During the late 1990s, Barwon Heads was the primary location of filming for the popular Australian television series, SeaChange. In the past decade, Barwon Heads has become subject to what is colloquially known in some parts of Australia as the "seachange effect".

Since the SeaChange television series first aired in 1998 there has been a significant increase in tourism and real estate sales and development (both commercial and residential) in the area. This has resulted in a very substantial increase in property and land values, making the town an ideal location for property developers. Since then, the area has experienced a boom in tourist numbers during the summer months.

Nearby Thirteenth Beach is a popular surfing location, the beach is named for its proximity to the 13th hole of the golf course. The town was subject to flooding, including a flood that lasted some weeks in 1952, until the construction of levee banks in the 1950s.

The artist Jan Mitchell erected her first bollard sculptures in Barwon Heads. Visitors to the area will encounter the colourful soldier and parrot bollards, which designate a route for the local children from the primary school, through the streets to the bike path, park and playground. Mitchell went on to produce more than 100 bollards positioned along the Geelong Waterfront.

==Sport==
The town has an Australian rules football team competing in the Bellarine Football League. It has made finals in a number of recent seasons, losing the grand final in an upset to Modewarre in 2018 but avenged that loss in 2019 winning its first premiership since 1993 by beating Torquay in the grand final.
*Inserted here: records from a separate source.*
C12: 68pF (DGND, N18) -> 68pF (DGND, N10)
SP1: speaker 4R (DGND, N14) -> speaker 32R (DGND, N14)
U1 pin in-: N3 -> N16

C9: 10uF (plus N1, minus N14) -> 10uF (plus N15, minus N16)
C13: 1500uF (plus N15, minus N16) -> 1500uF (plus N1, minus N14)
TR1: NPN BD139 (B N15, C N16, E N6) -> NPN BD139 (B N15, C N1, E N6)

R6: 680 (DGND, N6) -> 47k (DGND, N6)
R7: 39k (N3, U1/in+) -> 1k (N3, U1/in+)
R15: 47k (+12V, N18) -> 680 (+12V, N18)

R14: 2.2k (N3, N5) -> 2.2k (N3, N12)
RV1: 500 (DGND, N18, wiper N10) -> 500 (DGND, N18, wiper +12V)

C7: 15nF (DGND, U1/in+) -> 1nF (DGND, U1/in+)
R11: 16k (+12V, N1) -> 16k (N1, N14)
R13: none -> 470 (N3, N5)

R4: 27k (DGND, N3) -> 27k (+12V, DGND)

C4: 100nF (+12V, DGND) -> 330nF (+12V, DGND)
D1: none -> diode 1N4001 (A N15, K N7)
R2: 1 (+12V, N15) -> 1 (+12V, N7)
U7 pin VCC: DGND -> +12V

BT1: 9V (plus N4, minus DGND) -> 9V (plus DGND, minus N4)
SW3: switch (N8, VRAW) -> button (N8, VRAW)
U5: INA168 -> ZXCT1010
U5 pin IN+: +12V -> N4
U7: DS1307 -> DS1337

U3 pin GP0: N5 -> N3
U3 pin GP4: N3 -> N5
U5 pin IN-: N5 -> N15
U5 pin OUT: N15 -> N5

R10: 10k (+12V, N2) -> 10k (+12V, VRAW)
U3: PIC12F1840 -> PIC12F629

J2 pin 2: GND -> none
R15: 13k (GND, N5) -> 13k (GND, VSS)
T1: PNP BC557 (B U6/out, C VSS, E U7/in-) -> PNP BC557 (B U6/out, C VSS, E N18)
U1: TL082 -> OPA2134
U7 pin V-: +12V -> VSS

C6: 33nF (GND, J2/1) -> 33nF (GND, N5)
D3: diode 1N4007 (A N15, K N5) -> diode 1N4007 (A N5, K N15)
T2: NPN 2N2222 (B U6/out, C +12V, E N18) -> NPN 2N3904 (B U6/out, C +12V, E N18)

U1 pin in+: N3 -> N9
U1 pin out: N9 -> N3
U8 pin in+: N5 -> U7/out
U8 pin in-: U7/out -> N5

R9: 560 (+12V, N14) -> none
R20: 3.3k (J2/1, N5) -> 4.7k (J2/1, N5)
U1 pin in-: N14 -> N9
Barwon Heads has a cricket club which won five premierships in eight seasons (2005/06, 2007/08, 2008/09, 2010/11 and 2013/14). They defeated Queenscliff in the A grade final on Sunday March 15, 2014 by 102 runs at Jan Juc. Barwon Heads was relegated to A2 Grade, but won their way back to A1 with a premiership and the next season, in 2023-24, won the A1 premiership, defeating Anglesea at Jan Juc. They are currently competing in the Bellarine Peninsula Cricket Association.

Barwon Heads also boasts a tennis, bowls, surf life saving, cycling, surfing, soccer and pony club. Golfers play at the Barwon Heads Golf Club on Golf Links Road, or at the course of the Thirteenth Beach Golf Links on Barwon Heads Road. Barwon Heads has great recreational fishing from its river to the heads, it caters for all types of anglers.

==Notable people==
The footballer Jaxson Barham and the entertainer Barry Crocker were born in Barwon Heads.

Cadel Evans, the cyclist who won the 2011 Tour de France, owns a house in the area and is regularly seen training on local roads.